Following countless hours spent by the Obama Administration preparing the FY 2016 budget request and numerous House and Senate appropriations hearings and floor votes leading up to today’s start of the new fiscal year, the outcome - at least to this point – is a continuation of current funding levels for federal departments and agencies through mid-December.
The failure to enact new appropriations legislation before the start of the next fiscal year is not surprising as it is a standard operating procedure for the October 1 deadline to be missed. What is notable is that the short term funding measure was passed in time to avoid a shutdown that would have had an especially harmful impact on government activities that are not categorized as essential.
The Senate approved the short term funding resolution yesterday morning by making it part of another bill moving through the chamber. The vote was 78 bipartisan “yes” votes to 20 “no” votes that were cast by Republican senators.
The House vote yesterday afternoon was more partisan. The bill received 277 “yes” votes (91 Republican and 186 Democratic) and 151 “no” votes that were cast by Republican members. Playing a role in the passage of this bill was Speaker John Boehner’s (R-OH) recent decision to resign from the House later this month, enabling him to bring a bill to the floor that avoided partisan issues.
President Obama signed the measure last night. Under this legislation appropriations will continue at current levels through December 11 with relatively few exceptions for other than flat funding. Of note for the physical sciences community is a provision requested by the Office of Management and Budget allowing for variations in funding for “operations necessary to maintain the planned launch schedules for the Joint Polar Satellite System.” Congress has expressed much concern about the possibility of a gap in weather satellite information. See here and here. As has been the case in other short term funding resolutions, new starts for projects are generally prohibited.
While the passage of this short term funding bill was largely uneventful despite deep controversy about federal funding of Planned Parenthood, the lack of drama in yesterday’s actions may not be mirrored in December.
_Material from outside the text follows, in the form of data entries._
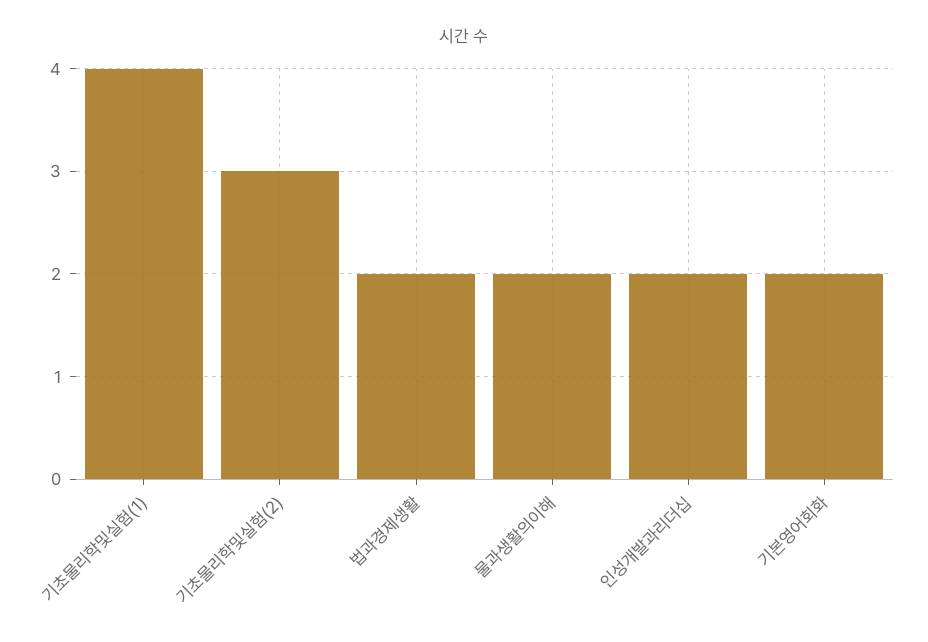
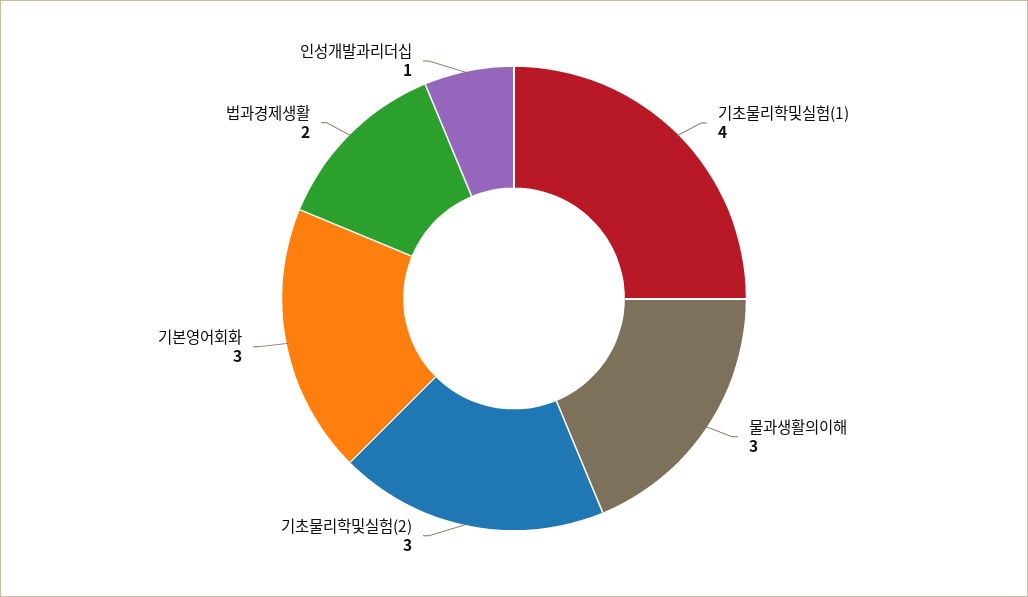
  {
    "기초물리학및실험(1)": 4,
    "기초물리학및실험(2)": 3,
    "법과경제생활": 2,
-   "물과생활의이해": 2,
+   "물과생활의이해": 3,
-   "인성개발과리더십": 2,
+   "인성개발과리더십": 1,
-   "기본영어회화": 2
+   "기본영어회화": 3
  }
President Obama and congressional Democrats have repeatedly called for changes in tight FY 2016 spending limits that they characterize as unrealistic. This sentiment is also shared by some key Republicans, particularly those involved in the appropriations process. Discussions are now underway on possible modifications to the 2011 law setting spending caps for FY 2016 and FY 2017. Making this even more difficult is the need to raise the debt limit, which also must occur this fall to prevent a default of federal financial obligations. No one is predicting how this will all turn out.